Quand Marvin, qui s’appelle désormais Martin, se prépare à monter sur scène, brossant ses sourcils face au miroir de sa loge, que l’on retrouve la même scène vers la fin du film, on pense aussitôt à « Les Garçons et Guillaume à table! ». Si le traumatisme originel n’est pas le même, les chemins de résilience de Guillaume et Marvin obéissent à la même logique. Deux individus « différents » qui trouveront leur salut en convertissant leurs souffrances d’enfance et d’adolescence en force créative, en création tout court : faire de cette enfance traumatique un spectacle, passer de l’obscurité d’autrefois, pavée d’humiliations et de questionnements, à la lumière du Paris artistique, être enfin reconnu pour ce que l’on est avec ses « différences ». Montrer au public ce que l’on tentait de cacher autrefois. Cependant, ici, Anne Fontaine s’offre un épilogue de réconciliation de Marvin, devenu Martin, avec son père (Gregory Gadebois est un grand acteur, il fait passer beaucoup d’émotions dans ce film), épilogue gentiment optimiste dont on aurait pu se passer, à mon avis…

Le film traite d’un sujet universel : échapper à l’ostracisation d’hier en l’intégrant dans la création d’aujourd’hui. Ce qui faisait ricaner hier les camarades de lycée de Marvin Bijou, qui le persécutaient, le poids de cette famille obtuse, débordant de préjugés, refusant d’admettre que leur fils est où sera homosexuel, qu’il est plus délicat et tellement différent de son frère, de son père, ces deux derniers présentés comme des brutes bornées, émouvra demain un public parisien quand il leur présentera sa pièce de théâtre racontant son histoire.
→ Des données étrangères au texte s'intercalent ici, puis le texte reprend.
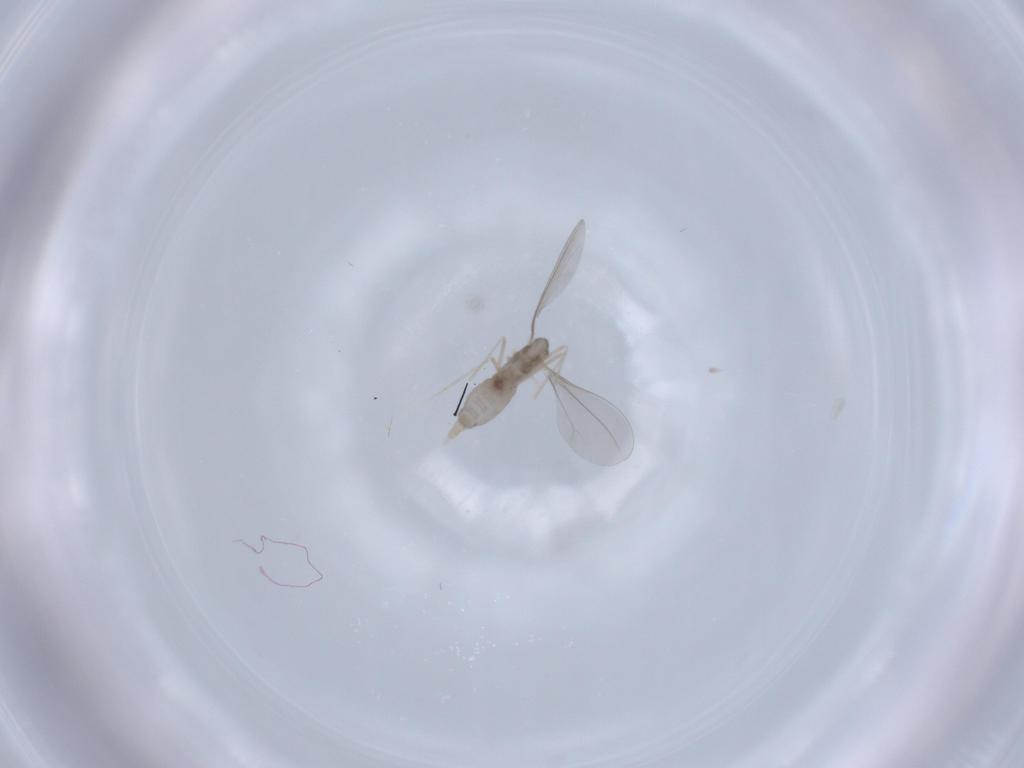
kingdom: Animalia
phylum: Arthropoda
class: Insecta
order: Diptera
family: Cecidomyiidae
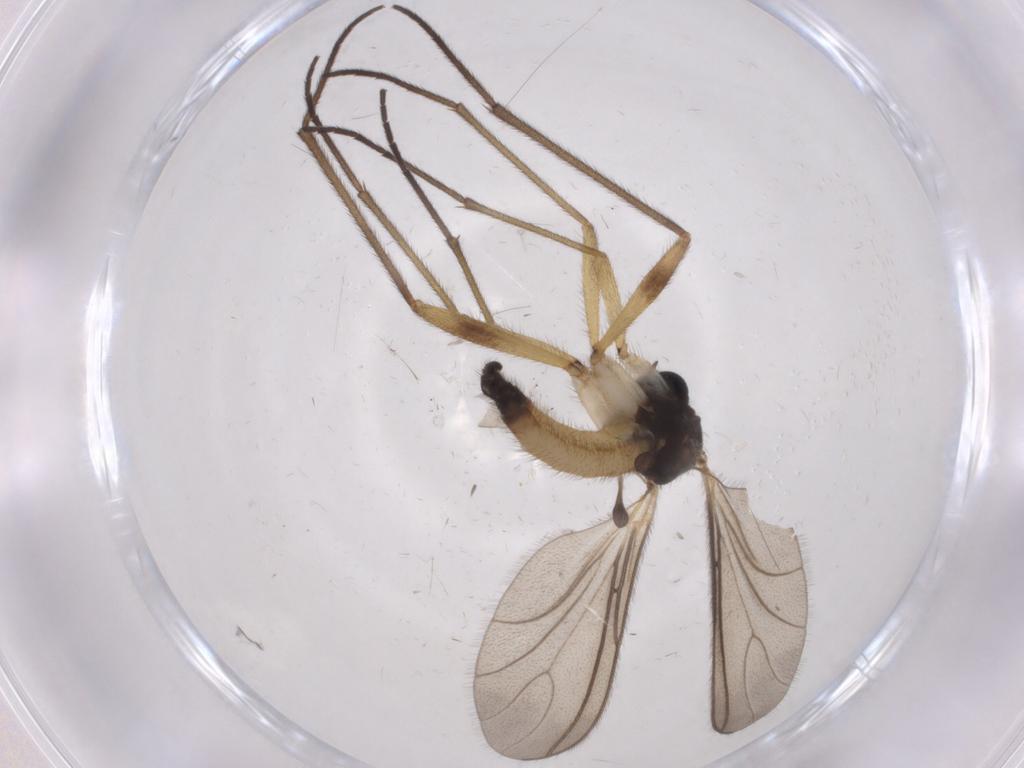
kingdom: Animalia
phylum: Arthropoda
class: Insecta
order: Diptera
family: Sciaridae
Mais pour cela, il faut partir de ce village, changer de ville, de nom, de vie, renaître en utilisant les décombres encore tièdes de son ancienne vie. On serait tenté de citer Nietzsche «ce qui ne tue pas rend plus fort» et de noter la fonction thérapeutique de la démarche, mais ce serait faire impasse sur la dimension artistique (et l’art, dans son dépassement de la réalité, n’a pas vocation à être une thérapie) ; l’oeuvre autobiographique du créateur, une fois exposée au plus grand nombre, au delà du don d’écrire, se raconter et de se mettre en scène, existe en tant que telle.

A Paris, Marvin trouvera des gens qui vont l’aider, l’héberger, ne pas le juger, comme ce couple gay de longue date qui devient un peu sa nouvelle famille (magnifique composition de Vincent Macaigne, sobre et émouvante). Démarrant sa vie amoureuse avec un vieux play-boy inconstant (Charles Berling), ce dernier le confiera après sa mort à une amie proche : Isabelle Huppert (qui joue son propre rôle). Elle l’aidera au delà de ses espérances à monter son spectacle jusqu’à partager la scène avec lui.